There is no way to rectify this before Monday and there is no way the customer will not find out. Since I'm both the alleged liar and the messenger, I'm completely fucked and not in a good way.

Should I be loyal to my caring employer present me as an out and out liar or should I be honest with the customer and present my caring employer as an out and out liar?

*better steer clear of the Baltic Sea.

Added Later

"It's about trust. I can overlook flaws, but if you can't trust someone, they're worthless." Patty Hewes - Damages, Season 2

10 comments:

Pilgrim said...

Why, it´s only 35.000tns of diplomacy. Ain´t that enough for you?*lol* Propz Pilgrim

Mickle in NZ said...

The ******* isn't a colleage, they're a blot on the landscape (I'm being super mild). Bet they grease up to the bosses too.

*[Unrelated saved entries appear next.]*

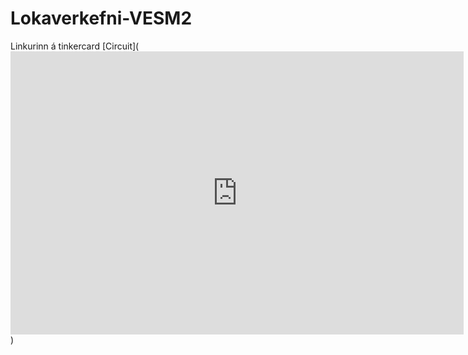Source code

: # Lokaverkefni-VESM2


Linkurinn á tinkercard [Circuit](<iframe width="725" height="453" src="https://www.tinkercad.com/embed/eloDKprMF5J?editbtn=1" frameborder="0" marginwidth="0" marginheight="0" scrolling="no"></iframe>)
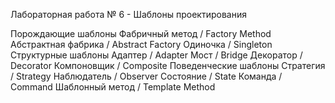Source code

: Лабораторная работа № 6 - Шаблоны проектирования

Порождающие шаблоны
Фабричный метод / Factory Method
Абстрактная фабрика / Abstract Factory
Одиночка / Singleton
Структурные шаблоны
Адаптер / Adapter
Мост / Bridge
Декоратор / Decorator
Компоновщик / Composite
Поведенческие шаблоны
Стратегия / Strategy
Наблюдатель / Observer
Состояние / State
Команда / Command
Шаблонный метод / Template Method
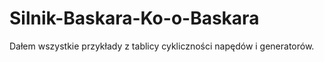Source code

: # Silnik-Baskara-Ko-o-Baskara
Dałem wszystkie przykłady z tablicy cykliczności napędów i generatorów. 
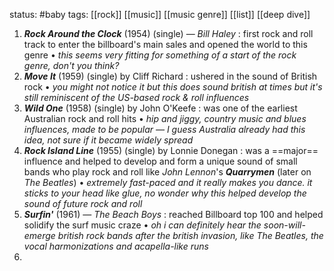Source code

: status: #baby 
tags: [[rock]] [[music]] [[music genre]] [[list]] [[deep dive]] 

1. ***Rock Around the Clock*** (1954) (single) — *Bill Haley* : first rock and roll track to enter the billboard's main sales and opened the world to this genre • *this seems very fitting for something of a start of the rock genre, don't you think?*
2. ***Move It*** (1959) (single)  by Cliff Richard : ushered in the sound of British rock • *you might not notice it but this does sound british at times but it's still reminiscent of the US-based rock & roll influences*
3. ***Wild One*** (1958) (single) by John O'Keefe : was one of the earliest Australian rock and roll hits • *hip and jiggy, country music and blues influences, made to be popular — I guess Australia already had this idea, not sure if it became widely spread* 
4. ***Rock Island Line*** (1955) (single) by Lonnie Donegan : was a ==major== influence and helped to develop and form a unique sound of small bands who play rock and roll like *John Lennon*'s ***Quarrymen*** (later on *The Beatles*) • *extremely fast-paced and it really makes you dance. it sticks to your head like glue, no wonder why this helped develop the sound of future rock and roll*
5. ***Surfin'*** (1961) — *The Beach Boys* : reached Billboard top 100 and helped solidify the surf music craze • *oh i can definitely hear the soon-will-emerge british rock bands after the british invasion, like The Beatles, the vocal harmonizations and acapella-like runs*
6. 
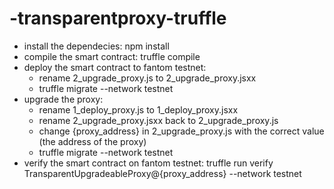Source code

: # -transparentproxy-truffle
+ install the dependecies: npm install
+ compile the smart contract: truffle compile
+ deploy the smart contract to fantom testnet:
    - rename 2_upgrade_proxy.js to 2_upgrade_proxy.jsxx
    - truffle migrate --network testnet
+ upgrade the proxy:
    - rename 1_deploy_proxy.js to 1_deploy_proxy.jsxx
    - rename 2_upgrade_proxy.jsxx back to 2_upgrade_proxy.js
    - change {proxy_address} in 2_upgrade_proxy.js with the correct value (the address of the proxy)
    - truffle migrate --network testnet
+ verify the smart contract on fantom testnet: truffle run verify TransparentUpgradeableProxy@{proxy_address} --network testnet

You have every reason to be utterly pissed off - I feel this way for you right now. I'll eas my anger my hugging Zebbycat. Suggest you get Tono to stay close this weekend.

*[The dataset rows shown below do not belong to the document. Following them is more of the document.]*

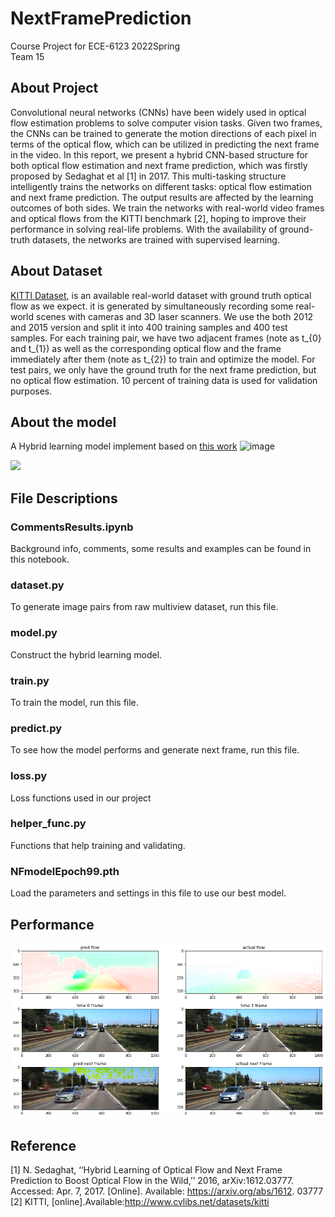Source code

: # NextFramePrediction
Course Project for ECE-6123 2022Spring \
Team 15

## About Project
Convolutional neural networks (CNNs) have been widely used in optical flow estimation problems to solve computer vision tasks. Given two frames, the CNNs can be trained to generate the motion directions of each pixel in terms of the optical flow, which can be utilized in predicting the next frame in the video. In this report, we present a hybrid CNN-based structure for both optical flow estimation and next frame prediction, which was firstly proposed by Sedaghat et al [1] in 2017. This multi-tasking structure intelligently trains the networks on different tasks: optical flow estimation and next frame prediction. The output results are affected by the learning outcomes of both sides. We train the networks with real-world video frames and optical flows from the KITTI benchmark [2], hoping to improve their performance in solving real-life problems. With the availability of ground-truth datasets, the networks are trained with supervised learning.


## About Dataset
[KITTI Dataset](http://www.cvlibs.net/datasets/kitti/index.php), is an available real-world dataset with ground truth optical flow as we expect. it is generated by simultaneously recording some real-world scenes with cameras and 3D laser scanners. We use the both 2012 and 2015 version and split it into 400 training samples and 400 test samples. For each training pair, we have two adjacent frames (note as t_{0} and t_{1}) as well as the corresponding optical flow and the frame immediately after them (note as t_{2}) to train and optimize the model. For test pairs, we only have the ground truth for the next frame prediction, but no optical flow estimation. 10 percent of training data is used for validation purposes. 

## About the model
A Hybrid learning model implement based on [this work](https://arxiv.org/abs/1612.03777)
![image](https://www.researchgate.net/profile/Nima-Sedaghat/publication/316714926/figure/fig2/AS:491193416065024@1494121044234/We-improve-CNN-based-optical-flow-estimation-in-real-videos-by-adding-the-extra.png)

<img src="https://www.researchgate.net/profile/Nima-Sedaghat/publication/316714926/figure/fig2/AS:491193416065024@1494121044234/We-improve-CNN-based-optical-flow-estimation-in-real-videos-by-adding-the-extra.png" width="200"  />

## File Descriptions
### CommentsResults.ipynb
Background info, comments, some results and examples can be found in this notebook.
### dataset.py
To generate image pairs from raw multiview dataset, run this file.
### model.py
Construct the hybrid learning model.
### train.py
To train the model, run this file.
### predict.py
To see how the model performs and generate next frame, run this file.
### loss.py
Loss functions used in our project
### helper_func.py
Functions that help training and validating.
### NFmodelEpoch99.pth
Load the parameters and settings in this file to use our best model.

## Performance
![image](https://raw.githubusercontent.com/ShumengJ/NextFramePrediction/main/result_a3.png)

## Reference
[1] N. Sedaghat, ‘‘Hybrid Learning of Optical Flow and Next Frame Prediction to Boost Optical Flow in the Wild,’’ 2016, arXiv:1612.03777. Accessed: Apr. 7, 2017. [Online]. Available: https://arxiv.org/abs/1612. 03777 \
[2] KITTI, [online].Available:http://www.cvlibs.net/datasets/kitti

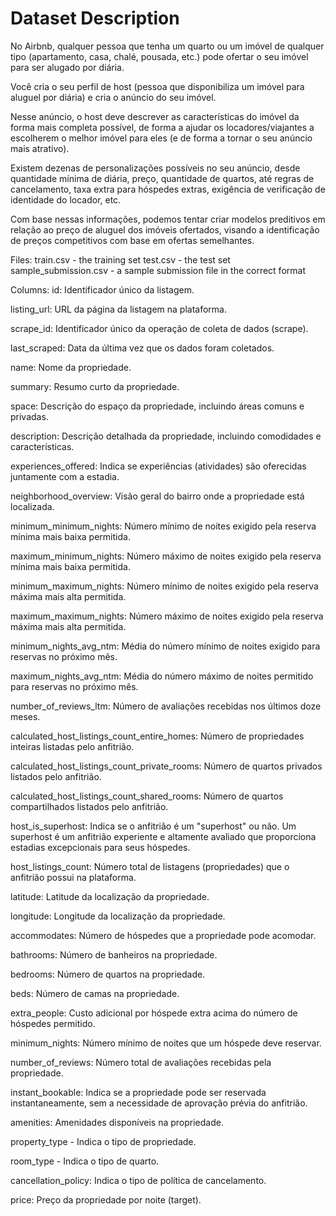 # Dataset Description
No Airbnb, qualquer pessoa que tenha um quarto ou um imóvel de qualquer tipo (apartamento, casa, chalé, pousada, etc.) pode ofertar o seu imóvel para ser alugado por diária.

Você cria o seu perfil de host (pessoa que disponibiliza um imóvel para aluguel por diária) e cria o anúncio do seu imóvel.

Nesse anúncio, o host deve descrever as características do imóvel da forma mais completa possível, de forma a ajudar os locadores/viajantes a escolherem o melhor imóvel para eles (e de forma a tornar o seu anúncio mais atrativo).

Existem dezenas de personalizações possíveis no seu anúncio, desde quantidade mínima de diária, preço, quantidade de quartos, até regras de cancelamento, taxa extra para hóspedes extras, exigência de verificação de identidade do locador, etc.

Com base nessas informações, podemos tentar criar modelos preditivos em relação ao preço de aluguel dos imóveis ofertados, visando a identificação de preços competitivos com base em ofertas semelhantes.

Files: train.csv - the training set
test.csv - the test set
sample_submission.csv - a sample submission file in the correct format

Columns: id: Identificador único da listagem.

listing_url: URL da página da listagem na plataforma.

scrape_id: Identificador único da operação de coleta de dados (scrape).

last_scraped: Data da última vez que os dados foram coletados.

name: Nome da propriedade.

summary: Resumo curto da propriedade.

space: Descrição do espaço da propriedade, incluindo áreas comuns e privadas.

description: Descrição detalhada da propriedade, incluindo comodidades e características.

experiences_offered: Indica se experiências (atividades) são oferecidas juntamente com a estadia.

neighborhood_overview: Visão geral do bairro onde a propriedade está localizada.

minimum_minimum_nights: Número mínimo de noites exigido pela reserva mínima mais baixa permitida.

maximum_minimum_nights: Número máximo de noites exigido pela reserva mínima mais baixa permitida.

minimum_maximum_nights: Número mínimo de noites exigido pela reserva máxima mais alta permitida.

maximum_maximum_nights: Número máximo de noites exigido pela reserva máxima mais alta permitida.

minimum_nights_avg_ntm: Média do número mínimo de noites exigido para reservas no próximo mês.

maximum_nights_avg_ntm: Média do número máximo de noites permitido para reservas no próximo mês.

number_of_reviews_ltm: Número de avaliações recebidas nos últimos doze meses.

calculated_host_listings_count_entire_homes: Número de propriedades inteiras listadas pelo anfitrião.

calculated_host_listings_count_private_rooms: Número de quartos privados listados pelo anfitrião.

calculated_host_listings_count_shared_rooms: Número de quartos compartilhados listados pelo anfitrião.

host_is_superhost: Indica se o anfitrião é um "superhost" ou não. Um superhost é um anfitrião experiente e altamente avaliado que proporciona estadias excepcionais para seus hóspedes.

host_listings_count: Número total de listagens (propriedades) que o anfitrião possui na plataforma.

latitude: Latitude da localização da propriedade.

longitude: Longitude da localização da propriedade.

accommodates: Número de hóspedes que a propriedade pode acomodar.

bathrooms: Número de banheiros na propriedade.

bedrooms: Número de quartos na propriedade.

beds: Número de camas na propriedade.

extra_people: Custo adicional por hóspede extra acima do número de hóspedes permitido.

minimum_nights: Número mínimo de noites que um hóspede deve reservar.

number_of_reviews: Número total de avaliações recebidas pela propriedade.

instant_bookable: Indica se a propriedade pode ser reservada instantaneamente, sem a necessidade de aprovação prévia do anfitrião.

amenities: Amenidades disponíveis na propriedade.

property_type - Indica o tipo de propriedade.

room_type - Indica o tipo de quarto.

cancellation_policy: Indica o tipo de política de cancelamento.

price: Preço da propriedade por noite (target).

btw - you have me completely baffled with the latest Saturday Flowers. What is the plant - is it some kind of vegetable?

With "pissed offness" for you and soothing huggles,

Mickle and Snoreycat, xxx

Mr. Urs said...

@Pilrim... I'm not quite in a diplomatic mood.

@Mickle... Unfortunately Toño is "working" at a wine fair (close to the grave of German poet Rilke). Btw, its a gherkin flower.

Gauss Jordan said...

Eh. Every now and then I worry about the products I build. A bank may go down, or some research corporation's supercomputer may not be quite so super.

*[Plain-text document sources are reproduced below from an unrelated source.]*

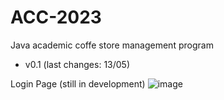 # ACC-2023
Java academic coffe store management program

- v0.1 (last changes: 13/05)

Login Page (still in development)
![image](https://github.com/GH5015/ACC-2023/assets/94612707/2e3345c7-d0d2-4539-b6eb-74351332ecad)

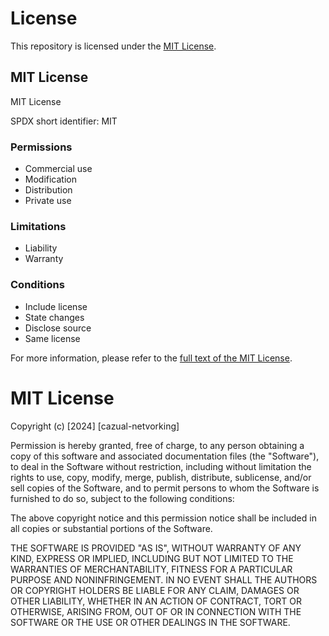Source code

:# License

This repository is licensed under the [MIT License](https://opensource.org/licenses/MIT).

## MIT License

MIT License

SPDX short identifier: MIT

### Permissions

- Commercial use
- Modification
- Distribution
- Private use

### Limitations

- Liability
- Warranty

### Conditions

- Include license
- State changes
- Disclose source
- Same license

For more information, please refer to the [full text of the MIT License](https://opensource.org/licenses/MIT).

# MIT License

Copyright (c) [2024] [cazual-netvorking]

Permission is hereby granted, free of charge, to any person obtaining a copy
of this software and associated documentation files (the "Software"), to deal
in the Software without restriction, including without limitation the rights
to use, copy, modify, merge, publish, distribute, sublicense, and/or sell
copies of the Software, and to permit persons to whom the Software is
furnished to do so, subject to the following conditions:

The above copyright notice and this permission notice shall be included in all
copies or substantial portions of the Software.

THE SOFTWARE IS PROVIDED "AS IS", WITHOUT WARRANTY OF ANY KIND, EXPRESS OR
IMPLIED, INCLUDING BUT NOT LIMITED TO THE WARRANTIES OF MERCHANTABILITY,
FITNESS FOR A PARTICULAR PURPOSE AND NONINFRINGEMENT. IN NO EVENT SHALL THE
AUTHORS OR COPYRIGHT HOLDERS BE LIABLE FOR ANY CLAIM, DAMAGES OR OTHER
LIABILITY, WHETHER IN AN ACTION OF CONTRACT, TORT OR OTHERWISE, ARISING FROM,
OUT OF OR IN CONNECTION WITH THE SOFTWARE OR THE USE OR OTHER DEALINGS IN THE
SOFTWARE.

And then I see posts like this, where an entire warship may or may not function correctly.

And I feel marginally better, knowing that good or bad engineering is universal.

MartininBroda said...

Das ist offenkundig eklig, und mir fällt auch nichts ein, womit ich deine Laune aufbessern könnte, torchy konnte ich gestern wenigstens eine rückübersetzte automatische Übersetzung schicken, die war wirklich lustig. Alles Gute (erschreck die Leute nicht immer so). Ich schätze, wir hören gerade beide den selben vorübergehenden Radiokanal.

Suf Steve said...

uhmm!

rather complicated, but again we always learn this lesson in any CRM conversation,
"not to be honest with the customer as well as to your employer"

no such things as loyal to these 2 party, they sucks! ur neck roll

Mr. Urs said...

@Gauss Jordan... Luckily this is not a safety issue. We take those things seriously. It is about improved functionality, not about lack of safety. We made promises, we do not keep. Such tests are bloody expensive (over 100 people & fuel for a week) and the customer is really cooperative. If things do not work out, he should be told. It is not bad engineering, but horribly bad project management, and it is a needless waste of money and trust.

@Martin... Ja, geniessen wir den "gemeinsamen" Abend

@Suf... I think the main reason I so pissed is because I'm going to loose my face. But as I learned from a Malaysian colleague on how do deal with such conversations: "be confident!"

Gauss Jordan said...

@Mr. Urs: Okay, "good or bad project management and leadership is universal."

Mr. Urs said...

@Gauss Jordan... I'm back in the office and have just finished a memo that should help me keep parts of my face on Monday. I've been pulled from this project back in February by the head of engineering. What am I still doing here?

Gauss Jordan said...

@Mr. Urs: You're dedicated to your work? One of our core values is "Dedication to every client's success." This demonstrates that, I suppose.